AS Dickens may have said, it was the best of times, it was the worst of times, it was the spring of hope, it was the winter of despair, it was the age of self-sacrifice, it was the age of greed.
The past few years have had all and more. Covid has shown what can happen. Our response shows what we can do. Self-sacrifice, particularly from essential service workers, has been extraordinary.
We have experienced first-hand the shortcomings of our system. We have seen first-hand how to fix it. And we have seen first-hand how greedy self-entitlement and opportunism is never far away.
Federal Hotels posted its 2020-21 financials almost three months late.
Known for its metronomic regularity for lodging on time before the due date of October 31 each year, the late lodgement, which was blamed on a cyber-attack, meant parliament was robbed of the benefit of examining Federal Hotels' latest financial position to assess whether the special deals in the gaming reform Bills were needed.
They weren't.
Federal Hotels posted its highest ever profit of $60 million profit before tax for the 2020-21 year the previous highest was $48 million in 2004-05.
Yet the Legislative Council was presented with bogus arguments that Federal Hotels needed a special lower rate of tax on its casino poker machines worth $15 million a year because a couple of north Queensland casinos had been given lower rates in the past as an incentive for those casinos to be built.

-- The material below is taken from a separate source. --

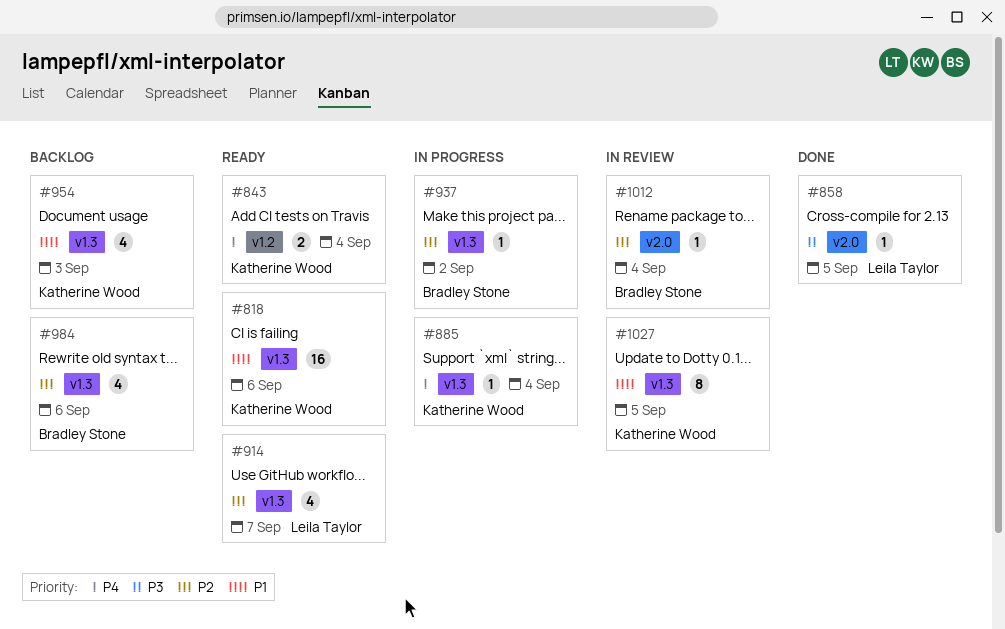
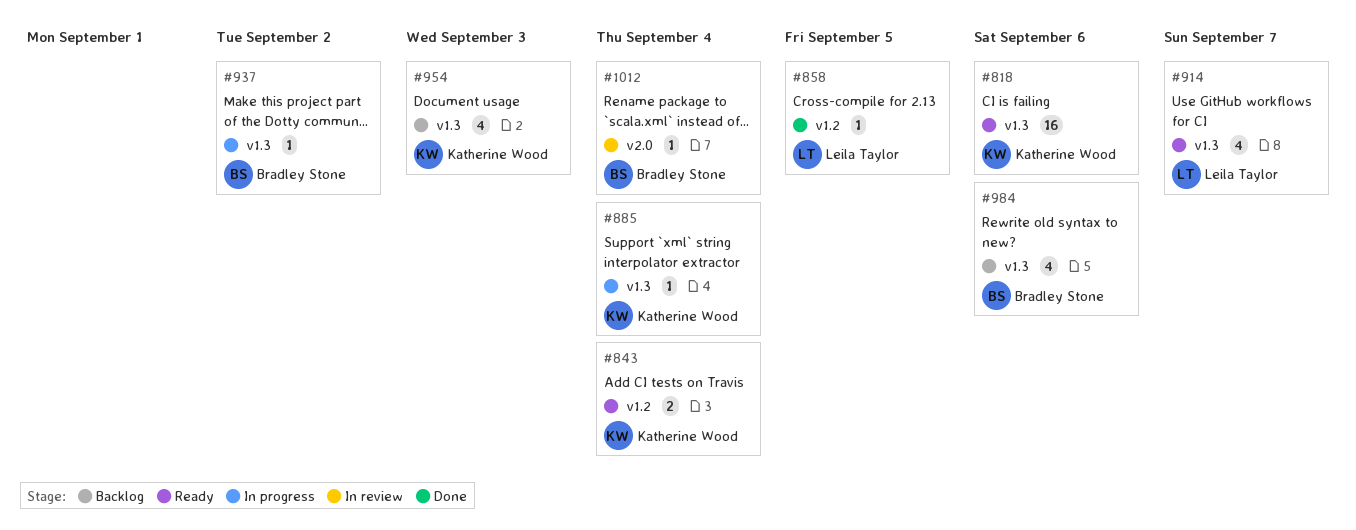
#858, label: v2.0 -> v1.2
#1027: present -> none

The Tasmanian casinos were built and paid for years ago, so the argument was spurious. It is locals who play the machines, and the rates should be the same as for community-based pubs and clubs. We were conned.
Included in the latest record profits was $20 million of JobKeeper.
This followed $20 million in the previous year, making a total of $40 million.
It's easy to work out just over 2000 employees at $750 per week for 26 weeks equals $40 million. But was it actually needed to keep jobs?
Bottle sales skyrocketed, gambling quickly roared back into action after a short lockdown, the transport and logistics business was remarkably resilient.
These all helped offset the downturn in accommodation sales. The tsunami of cash was used to pay $17.5 million of dividends to family shareholders and reduce bank borrowings by a staggering $65 million.
Federal Hotels has not handed back any JobKeeper, to my knowledge.
The special deals to give Federal Hotels even more, and which I argued against in Parliament, was way beyond reasonable.
Federal Hotels was not the only one with an enhanced sense of entitlement. The second largest operator of poker machines in pubs, with a large bottle shop business aimed at the local market, survived Covid better than most. It would have received a bonanza from JobKeeper which it didn't need.
With 400 employees at $750 per week for 26 weeks, that's $8 million. Enough to buy another pub. Which it did.
Yet they sat across the table from us at a parliamentary briefing, pleaded hardship, urging us into passing the gaming legislation immediately. They stated Covid had delayed matters and the industry needed certainty to transition to the new licence system in 18 months. They demanded we act immediately. They didn't want more scrutiny. Now we know why.
The parliamentary process failed the people of Tasmania.
For the first time in my 16 years in parliament we had a chance to raise taxes to a reasonable level where profitability was maintained but super-profits were taxed more fairly, and to ensure players did not lose as much, with lower spin rates and bet limits. The specific aim of gaming reform, to achieve a more appropriate sharing of the spoils, was forgotten.
The Labor Party conspired with industry to stifle the discussion. Labor's Light on the Hill no longer flickers. It's replaced with a gaudy pokie pub which, like the legendary Sirens seducing wayward sailors, beckons the poor and disadvantaged to empty their wallets.
We can do little about the unwarranted handouts to a privileged few for the next 20 years, but we can ensure we lessen the chances of future acts of egregious self-interest.
Real-time disclosure of capped donations to political parties would be a good start.
Also a public register of lobbyists and when they meet with government.
One thing for certain is the need to recognise the lessons of Covid, that we not only acknowledge the self-sacrifice of essential workers, but we actively plan and fund a better system for them to work in, and that we tilt the balance to the unmet essentials of the majority of Tasmanians away from the self-interests of a few.
May we look forward to a spring of hope.